Document excerpt

You are viewing a plain text version of this content. The canonical link for it is here.
Posted to common-commits@hadoop.apache.org by cd...@apache.org on 2008/09/30 00:38:02 UTC

svn commit: r700293 - in /hadoop/core/trunk: CHANGES.txt src/core/org/apache/hadoop/util/LineReader.java src/test/org/apache/hadoop/mapred/TestTextInputFormat.java

Author: cdouglas
Date: Mon Sep 29 15:38:02 2008
New Revision: 700293

URL: http://svn.apache.org/viewvc?rev=700293&view=rev
Log:
HADOOP-4226. Refactor and document LineReader to make it more readily
understandable. Contributed by Yuri Pradkin.

Modified:
    hadoop/core/trunk/CHANGES.txt
    hadoop/core/trunk/src/core/org/apache/hadoop/util/LineReader.java
    hadoop/core/trunk/src/test/org/apache/hadoop/mapred/TestTextInputFormat.java

Modified: hadoop/core/trunk/CHANGES.txt
URL: http://svn.apache.org/viewvc/hadoop/core/trunk/CHANGES.txt?rev=700293&r1=700292&r2=700293&view=diff
==============================================================================
--- hadoop/core/trunk/CHANGES.txt (original)
+++ hadoop/core/trunk/CHANGES.txt Mon Sep 29 15:38:02 2008
@@ -26,6 +26,9 @@
     HADOOP-4262. Generate better error message when client exception has null
     message. (stevel via omalley)
 
+    HADOOP-4226. Refactor and document LineReader to make it more readily
+    understandable. (Yuri Pradkin via cdouglas)
+
   OPTIMIZATIONS
 
   BUG FIXES

Modified: hadoop/core/trunk/src/core/org/apache/hadoop/util/LineReader.java
URL: http://svn.apache.org/viewvc/hadoop/core/trunk/src/core/org/apache/hadoop/util/LineReader.java?rev=700293&r1=700292&r2=700293&view=diff
==============================================================================
--- hadoop/core/trunk/src/core/org/apache/hadoop/util/LineReader.java (original)
+++ hadoop/core/trunk/src/core/org/apache/hadoop/util/LineReader.java Mon Sep 29 15:38:02 2008
@@ -37,6 +37,9 @@
   // the current position in the buffer
   private int bufferPosn = 0;
 
+  private static final byte CR = '\r';
+  private static final byte LF = '\n';
+
   /**
    * Create a line reader that reads from the given stream using the
    * default buffer-size (64k).
@@ -73,17 +76,6 @@
   }
 
   /**
-   * Fill the buffer with more data.
-   * @return was there more data?
-   * @throws IOException
-   */
-  boolean backfill() throws IOException {
-    bufferPosn = 0;
-    bufferLength = in.read(buffer);
-    return bufferLength > 0;
-  }
-  
-  /**
    * Close the underlying stream.
    * @throws IOException
    */
@@ -92,68 +84,86 @@
   }
   
   /**
-   * Read from the InputStream into the given Text.
-   * @param str the object to store the given line
-   * @param maxLineLength the maximum number of bytes to store into str.

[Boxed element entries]

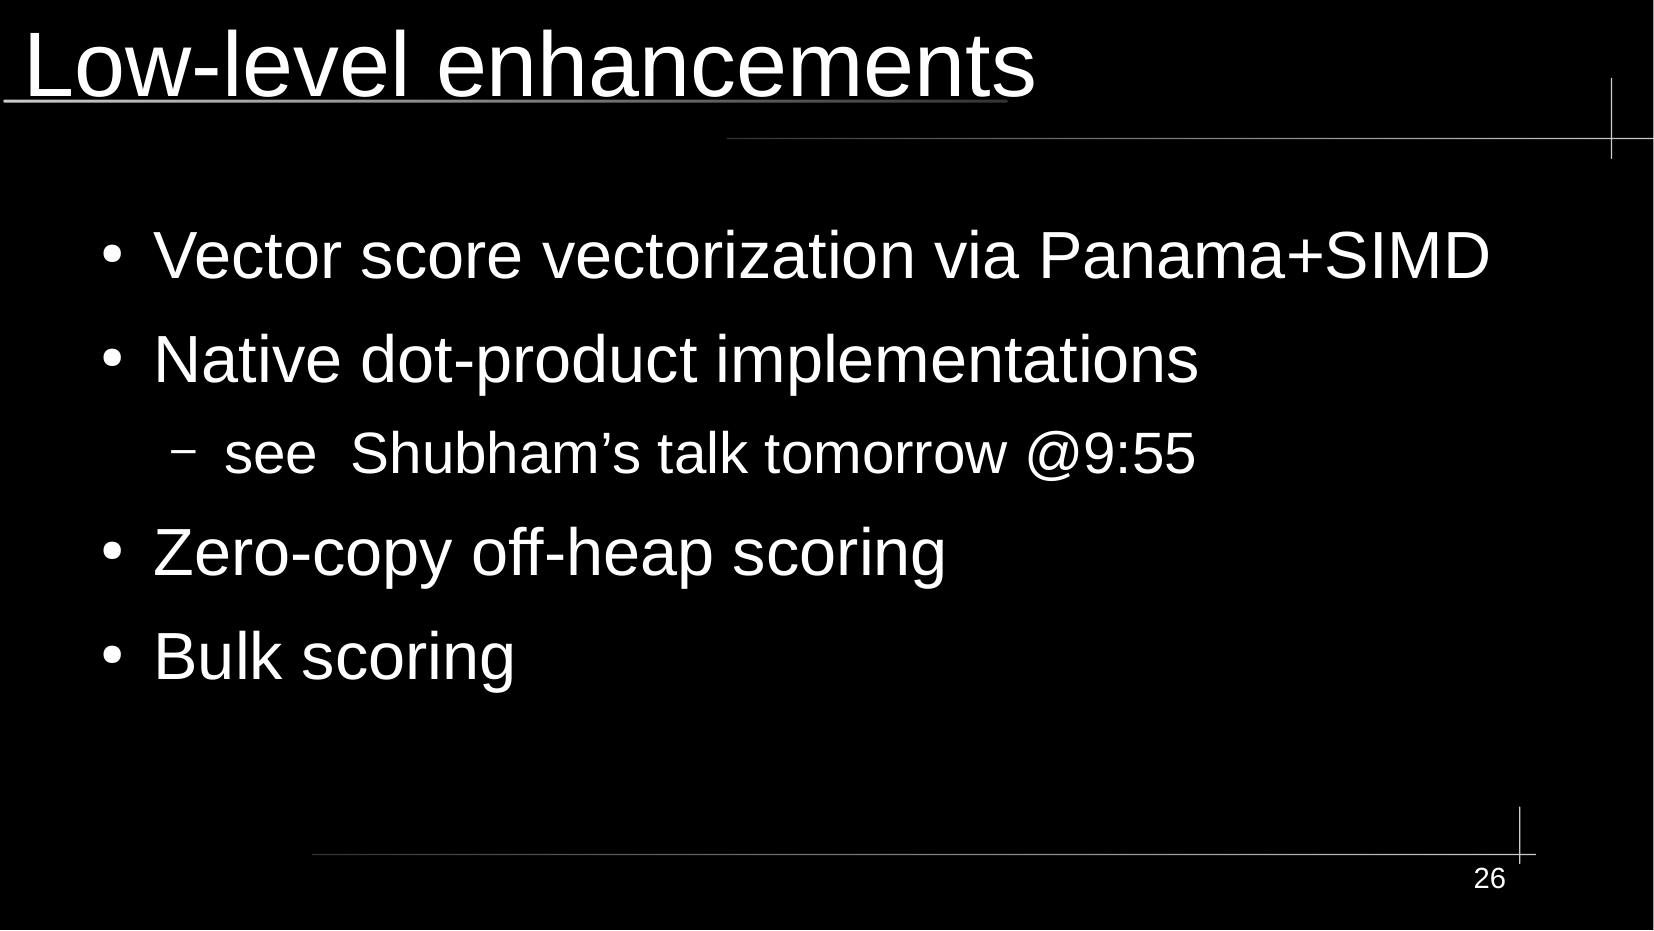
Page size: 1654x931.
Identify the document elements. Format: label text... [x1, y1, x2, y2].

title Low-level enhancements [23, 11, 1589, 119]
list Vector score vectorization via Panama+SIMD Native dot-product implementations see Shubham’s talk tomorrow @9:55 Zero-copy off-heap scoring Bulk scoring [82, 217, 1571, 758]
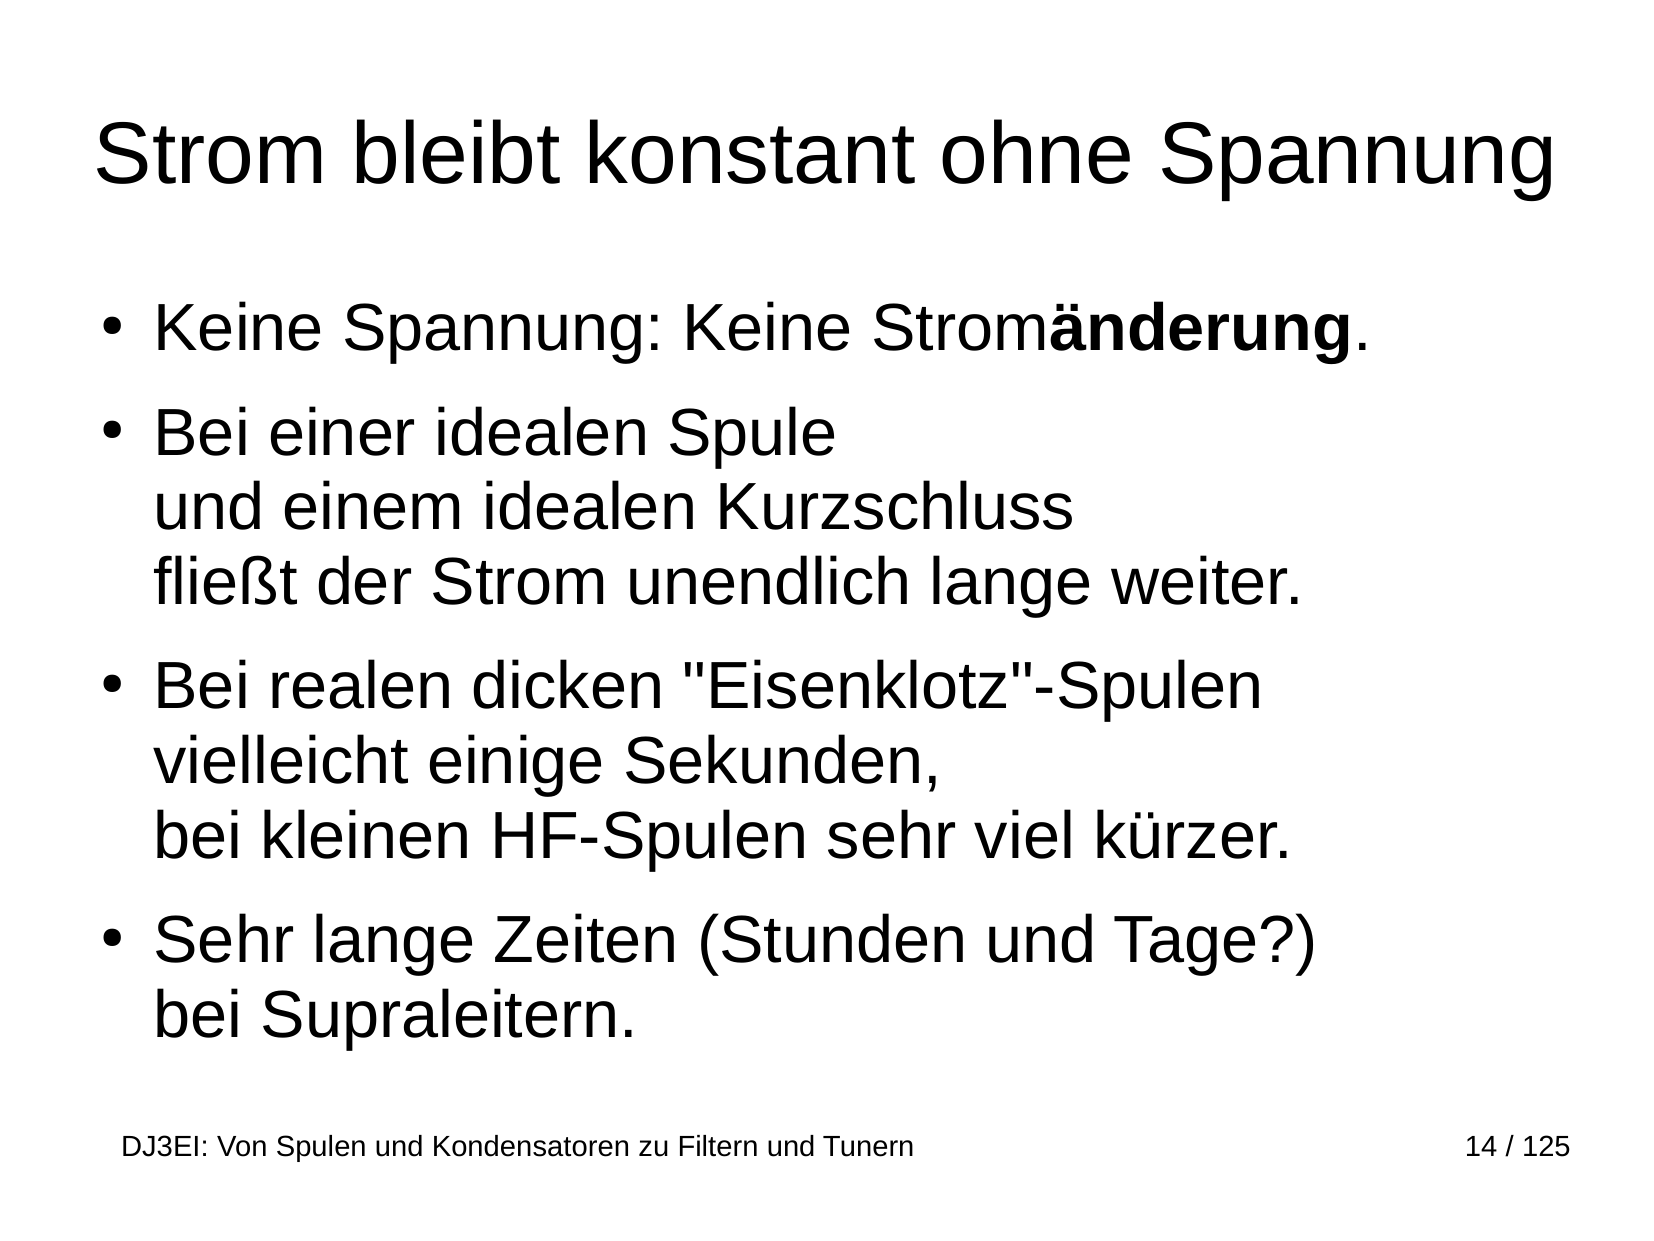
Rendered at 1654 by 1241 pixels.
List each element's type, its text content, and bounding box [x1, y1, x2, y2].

Given instruction A
What default buffer size does the commit notice give for a line reader?
Given instruction B
Transcribe the commit notice between "Author: cdouglas" and "by Yuri Pradkin.", inclusive.

Written reply A
64k

Written reply B
Author: cdouglas
Date: Mon Sep 29 15:38:02 2008
New Revision: 700293

URL: http://svn.apache.org/viewvc?rev=700293&view=rev
Log:
HADOOP-4226. Refactor and document LineReader to make it more readily
understandable. Contributed by Yuri Pradkin.